Crome must be regarded as one of the earliest painter-etchers of the English school. The art had, indeed, been practised for topographical views and as an adjunct to engraving and aquatint, but very few if any English artists before Crome used the needle for their own pleasure and to make studies from nature of a purely picturesque kind. His hard-ground etchings are large in arrangement of masses of light, and very minute in execution. No etcher has so faithfully recorded the detail of branch and leaf, but in doing this he sacrificed gradation of tone and with it atmospheric effect. His soft-ground etchings are slighter but more effective. They were essentially private plates these of Crome, and though he issued a prospectus in 1812 for their publication and got a respectable body of subscribers, he could not be persuaded to publish them. It was not till 1834, or thirteen years after his death, that thirty-one of them were published at Norwich in a volume called ‘Norfolk Picturesque Scenery,’ by his widow, his son J. B. Crome, Mr. B. Steel, and Mr. Freeman. A few copies, now very rare, were worked off on large folio before letters. Four years later (1838) there was a new issue of seventeen of these plates, called ‘Etchings in Norfolk,’ with a memoir of the artist by Dawson Turner, and a portrait engraved by Sevier after a picture by D. B. Murphy, which, with another by W. Sharpe, and a bust by F. Mazzotti, were exhibited at the Norwich Society in 1821. About 1850 the thirty-one plates were again published, by Mr. Charles Musket, and about twenty years afterwards another issue appeared with an additional soft-ground plate which had not been published before. This was called ‘Thirty-two original Etchings, Views of Norfolk, by Old Crome, with portrait.’ Some of the plates for the later issues were rebitten by Ninham, and others touched with the graver by W. C. Edwards.
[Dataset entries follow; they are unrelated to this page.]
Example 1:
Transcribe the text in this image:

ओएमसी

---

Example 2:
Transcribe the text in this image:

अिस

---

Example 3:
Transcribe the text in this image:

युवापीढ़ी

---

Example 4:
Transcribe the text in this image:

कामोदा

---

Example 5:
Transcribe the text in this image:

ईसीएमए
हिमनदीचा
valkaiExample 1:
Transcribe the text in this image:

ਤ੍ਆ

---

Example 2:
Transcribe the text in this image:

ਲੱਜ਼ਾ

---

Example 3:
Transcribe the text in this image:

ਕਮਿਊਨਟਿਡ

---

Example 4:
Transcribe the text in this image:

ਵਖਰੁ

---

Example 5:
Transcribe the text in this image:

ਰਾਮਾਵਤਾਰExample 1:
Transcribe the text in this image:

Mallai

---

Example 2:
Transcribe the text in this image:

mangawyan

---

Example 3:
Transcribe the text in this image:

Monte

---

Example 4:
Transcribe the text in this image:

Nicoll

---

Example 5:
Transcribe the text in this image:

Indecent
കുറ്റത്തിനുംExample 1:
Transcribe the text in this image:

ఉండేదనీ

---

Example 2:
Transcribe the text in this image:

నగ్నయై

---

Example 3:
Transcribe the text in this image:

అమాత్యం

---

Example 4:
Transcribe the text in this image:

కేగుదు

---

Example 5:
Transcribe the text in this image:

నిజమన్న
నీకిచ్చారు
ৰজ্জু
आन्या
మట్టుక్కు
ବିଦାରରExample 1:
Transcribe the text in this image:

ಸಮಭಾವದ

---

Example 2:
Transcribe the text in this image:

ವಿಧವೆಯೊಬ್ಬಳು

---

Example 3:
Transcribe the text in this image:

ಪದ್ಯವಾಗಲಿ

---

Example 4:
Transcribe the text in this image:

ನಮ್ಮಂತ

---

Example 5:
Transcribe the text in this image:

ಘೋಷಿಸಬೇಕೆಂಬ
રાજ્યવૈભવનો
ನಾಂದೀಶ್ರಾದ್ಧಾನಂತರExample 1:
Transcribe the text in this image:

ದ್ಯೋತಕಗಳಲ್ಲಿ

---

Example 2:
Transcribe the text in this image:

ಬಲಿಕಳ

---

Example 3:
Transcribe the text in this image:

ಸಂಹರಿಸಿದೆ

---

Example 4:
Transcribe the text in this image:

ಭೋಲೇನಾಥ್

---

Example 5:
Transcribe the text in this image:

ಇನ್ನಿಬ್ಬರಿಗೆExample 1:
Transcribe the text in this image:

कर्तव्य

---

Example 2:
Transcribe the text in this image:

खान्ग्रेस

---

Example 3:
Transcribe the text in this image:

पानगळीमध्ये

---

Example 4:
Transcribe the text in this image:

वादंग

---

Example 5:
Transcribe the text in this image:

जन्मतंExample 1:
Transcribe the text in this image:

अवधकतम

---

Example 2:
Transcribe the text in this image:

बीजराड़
The later states of the plates are of little artistic value. There is a fine collection of Crome's etchings in the British Museum.
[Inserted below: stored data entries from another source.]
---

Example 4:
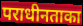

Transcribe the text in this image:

पराधीनताका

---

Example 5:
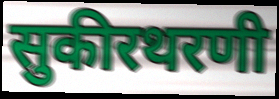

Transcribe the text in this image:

सुकीरथरणी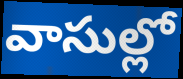
వాసుల్లో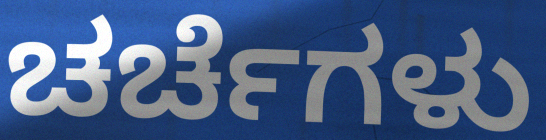
ಚರ್ಚೆಗಳು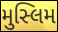
મુસ્લિમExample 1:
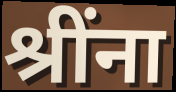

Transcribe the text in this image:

श्रींना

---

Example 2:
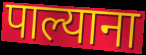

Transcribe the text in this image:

पाल्याना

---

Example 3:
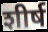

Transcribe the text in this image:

शीर्ष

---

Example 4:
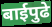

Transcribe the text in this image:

बाईपुढे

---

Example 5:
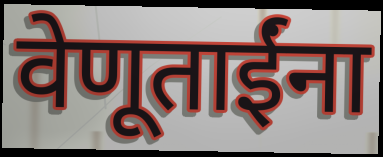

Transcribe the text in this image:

वेणूताईंना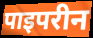
पाइपरीनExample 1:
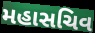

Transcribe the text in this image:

મહાસચિવ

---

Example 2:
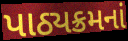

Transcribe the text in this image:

પાઠ્યક્રમનાં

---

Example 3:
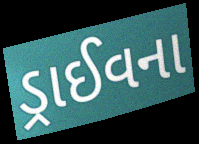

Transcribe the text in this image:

ડ્રાઈવના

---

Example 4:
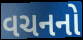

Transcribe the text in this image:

વચનનો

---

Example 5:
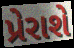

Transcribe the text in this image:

પ્રેરાશે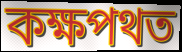
কক্ষপথত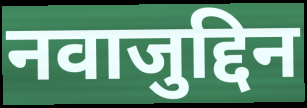
नवाजुद्दिन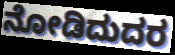
ನೋಡಿದುದರ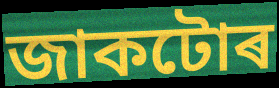
জাকটোৰ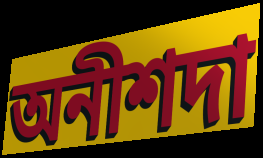
অনীশদাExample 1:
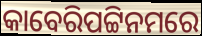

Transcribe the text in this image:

କାବେରିପଟ୍ଟିନମରେ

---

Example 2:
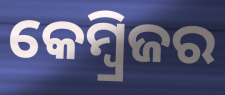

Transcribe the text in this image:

କେମ୍ୱ୍ରିଜର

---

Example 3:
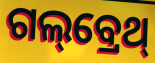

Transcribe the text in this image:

ଗଲ୍‌ବ୍ରେଥ୍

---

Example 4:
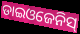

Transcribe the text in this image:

ଡାଇଓଜେନିସ୍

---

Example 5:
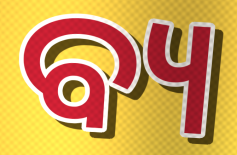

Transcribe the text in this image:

ବ୍ୟ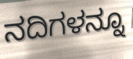
ನದಿಗಳನ್ನೂ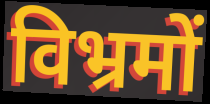
विभ्रमों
[Norfolk Picturesque Scenery, 1834; ibid. 1838, with Memoir by Dawson Turner; Wodderspoon's John Crome and his Works; 2nd ed. printed for private circulation by R. N. Bacon, at the Norwich Mercury Office, 1876; Life by Mrs. Charles Heaton, added to Cunningham's Lives of British Painters, 1880; Cunningham's Cabinet Library of Pictures; Chesneau's La Peinture Anglaise; Redgraves' Century of Painters; Wedmore's Studies in English Art; English Illustrated Magazine, December 1883; Magazine of Art, April 1882; Graphic, 13 Aug. 1881; Seguier's Dict. of the Works of Painters; Redgrave's Dict. of Artists (1878); Bryan's Dict. of Painters (Graves); Graves's Dict. of Artists; manuscript notes by the late Mr. Edwin Edwards, and information supplied by Mr. J. Reeve of Norwich.]